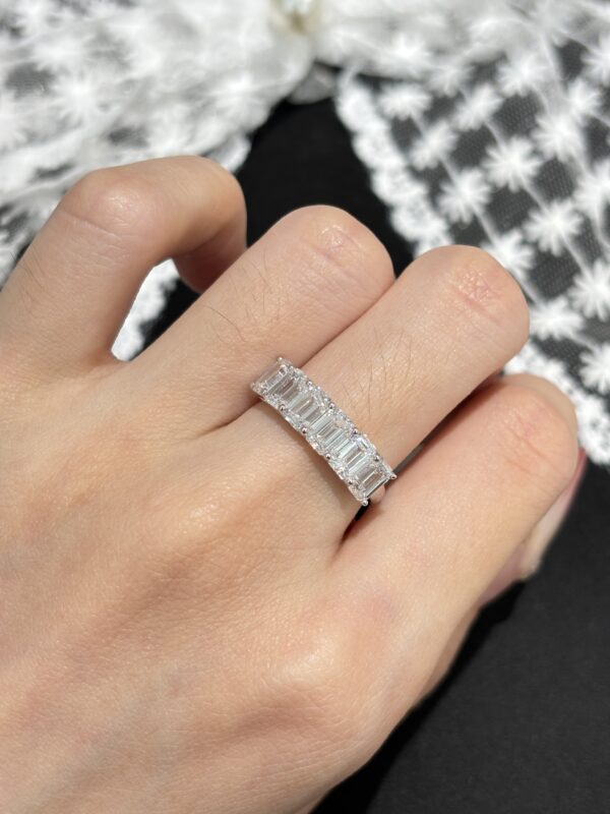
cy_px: 407
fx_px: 1222
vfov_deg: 36.8
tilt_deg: -59.5
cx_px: 305
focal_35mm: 52
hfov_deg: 28.0
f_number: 1.6
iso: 32
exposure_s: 1/100
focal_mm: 5.96
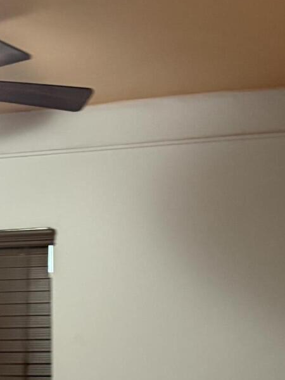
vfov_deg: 23.6
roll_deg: +0.8
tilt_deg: -3.6
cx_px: -27
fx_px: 878
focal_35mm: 80
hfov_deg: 17.8
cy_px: 363
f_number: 1.78
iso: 640
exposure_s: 1/40
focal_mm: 6.76
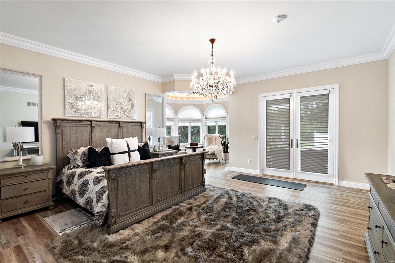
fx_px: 176
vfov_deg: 73.7
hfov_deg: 96.7
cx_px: 198
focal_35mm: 16
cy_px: 132
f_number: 8
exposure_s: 1/1.25
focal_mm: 8
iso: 400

_ _ _ _ _ _ _

*EXERCISE DIRECTIONS*
Exactly the lines from the line containing "exposure_s: 1/40" to the end of the records need to be copied, both ends included, with pictures left out.

*SOLUTION TO THE PROBLEM*
exposure_s: 1/40
focal_mm: 6.76
fx_px: 176
vfov_deg: 73.7
hfov_deg: 96.7
cx_px: 198
focal_35mm: 16
cy_px: 132
f_number: 8
exposure_s: 1/1.25
focal_mm: 8
iso: 400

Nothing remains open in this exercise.